Solr - index JSON query string from database?

2019-09-17 05:57发布

问题:

I would like to know if it is possible to index data that contains a JSON string that can be decoded and each JSON value to be indexed with the separate values.

I am using the DIH to connect to a MySQL database and able to index the individual columns. The result would look like the following:

<response name="response" numFound="1" start="0" maxScore="2.7143538">
    ...
    <result name="response" numFound="1" start="0" maxScore="2.7143538">
        <doc>
        <float name="score">2.7143538</float>
        <str name="id">82</str>
        <str name="name">jorge</str>
        <str name="otherinfo">{"day":15,"year":1989,"month":"January"}</str>
    </doc>
</result>
</response>

The problem is that "otherinfo" is a JSON string that I would like to decode and have something like the following in my index:

<response name="response" numFound="1" start="0" maxScore="2.7143538">
    ...
    <result name="response" numFound="1" start="0" maxScore="2.7143538">
        <doc>
        <float name="score">2.7143538</float>
        <str name="id">82</str>
        <str name="name">jorge</str>
        <str name="day">15</str>
        <str name="year">1989</str>
        <str name="month">January</str>
    </doc>
</result>
</response>

Would this be possible to do at all with Solr?

Thanks in advance

回答1:

I commented on this. I decided that I should answer instead.

The fix for your issue isn't at the Solr level. You shouldn't be storing your data this way in the DB to begin with. In the long run, it would be better to fix this problem there, as opposed to trying to hack this at the Solr indexing level.

Your question proves that someone, probably an end user, is interested in searching by this data. This implies that it should probably be stored in the database as an actual Date or Timestamp field so that it can be properly selected or sorted on.

I'm sure people won't like that this doesn't exactly answer your question, but someone needs to tell you this.



回答2:

  1. If you know your way around Java you could write your own, custom transformer that would handle your specific case.

  2. Have you tried using DIH RegexTransformer to parse JSON?
    I think that should be doable, especially if you have fixed json format (doesn't contain document in document in document in ...).

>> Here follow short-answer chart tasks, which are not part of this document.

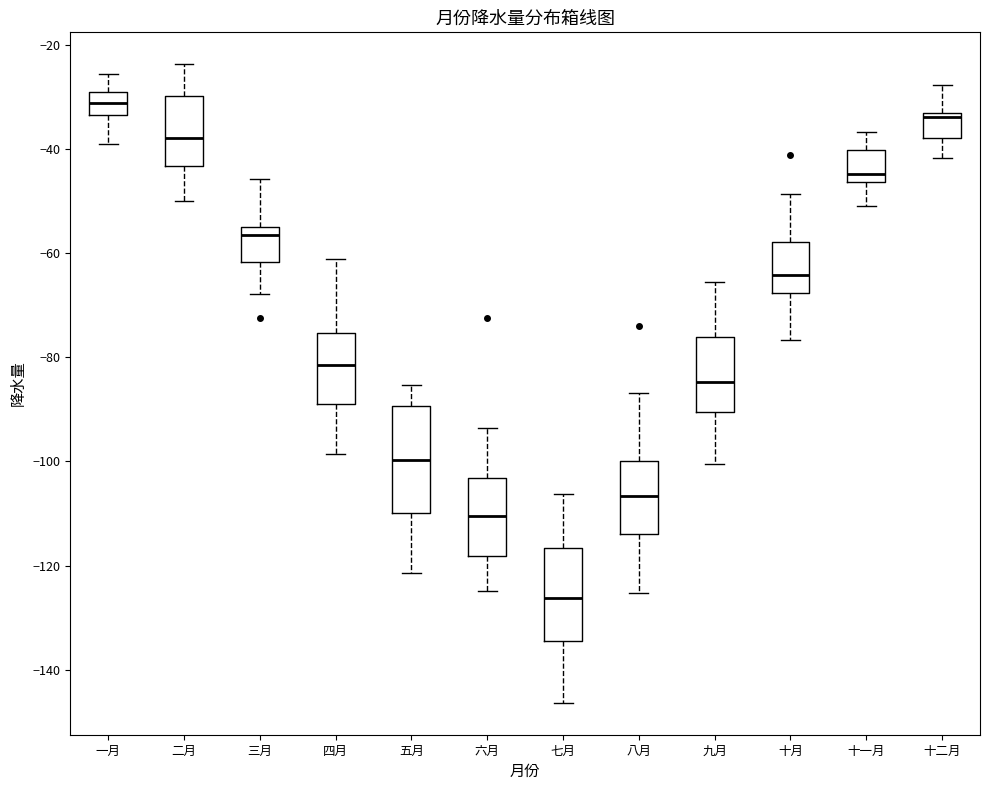

Reading left to right, read every box against the y-axis: the position of its median line, the range the box covers, and the ends of its whiskers. The values are not printed on the chart, so give them approximately, as read against the axis.

一月: median -32, box -34 to -30, whiskers -38 to -26
二月: median -38, box -44 to -30, whiskers -50 to -24
三月: median -56, box -62 to -54, whiskers -68 to -46
四月: median -82, box -88 to -76, whiskers -98 to -62
五月: median -100, box -110 to -90, whiskers -122 to -86
六月: median -110, box -118 to -104, whiskers -124 to -94
七月: median -126, box -134 to -116, whiskers -146 to -106
八月: median -106, box -114 to -100, whiskers -126 to -86
九月: median -84, box -90 to -76, whiskers -100 to -66
十月: median -64, box -68 to -58, whiskers -76 to -48
十一月: median -44, box -46 to -40, whiskers -50 to -36
十二月: median -34 (just below the box's upper edge), box -38 to -34, whiskers -42 to -28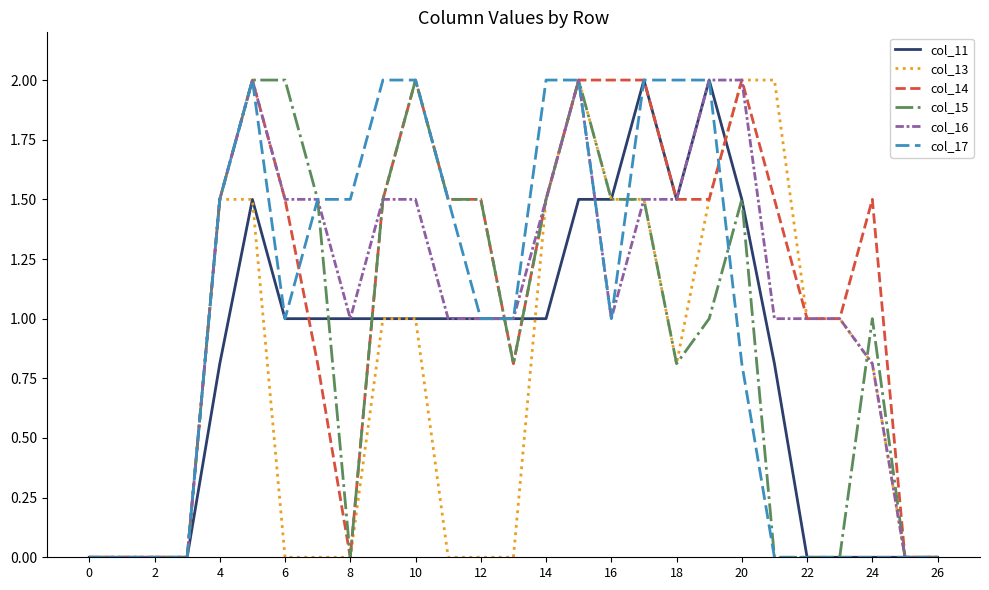

What is the maximum value shown in the chart?

2.0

  3. I've just noticed ScriptTransformer, which allows you to write your own parser. I think this is the way to go...



回答3:

Is the otherinfo field in the DB a JSON string to start with?


You would need dynamic fields (docs, explanation) and client-side code to let Solr store data with arbitary schema.

You would need to define dynamic fields in your schema like:

dyn_string_*: store text as it is
dyn_text__*: store text and index it for search

etc

Then you will need to tell DIH to map DB fields to solr dynamic fields (pseudocode warning; sorry, but I am not familiar with DIH):

Select
    day as dyn_number_day,
    name as dyn_text_name
from
    tablename

Edit

You do have the requirement to query into the data structure. This needs a schema-less datastore.

Document DBs like MongoDB offer exactly the functionality: store data on arbitary fields you determine at insert-time. And it can run any kind of ad-hoc query on your data.

I am not aware of a request handler that can index your data for that. You can write code that fetches updated (or added or removed) rows periodically, decodes the JSON field and index it to Solr.

I reccomend skinny data model to store attributes to properties independent of current DB schema. I asked a question ' Set intersection in MySQL: a clean way ' a while back.

Recap: MongoDB and friends contain exactly the functionality you need. If you want relations and referential integrity, you can keep using RDBMS. If you still want that JSON thing, develop an active system that will parse it and index it to solr. But I recommend moving to a skinny data model, since you can get the same (conditions apply!) query capabilities that Solr gives you by SQL.

Exotic technology: Graph databases like Neo4j contain document database functionality (ad-hoc queries) and relations: a relation directly links one node to another, no joins involved. So it's just one step short of referential integrity.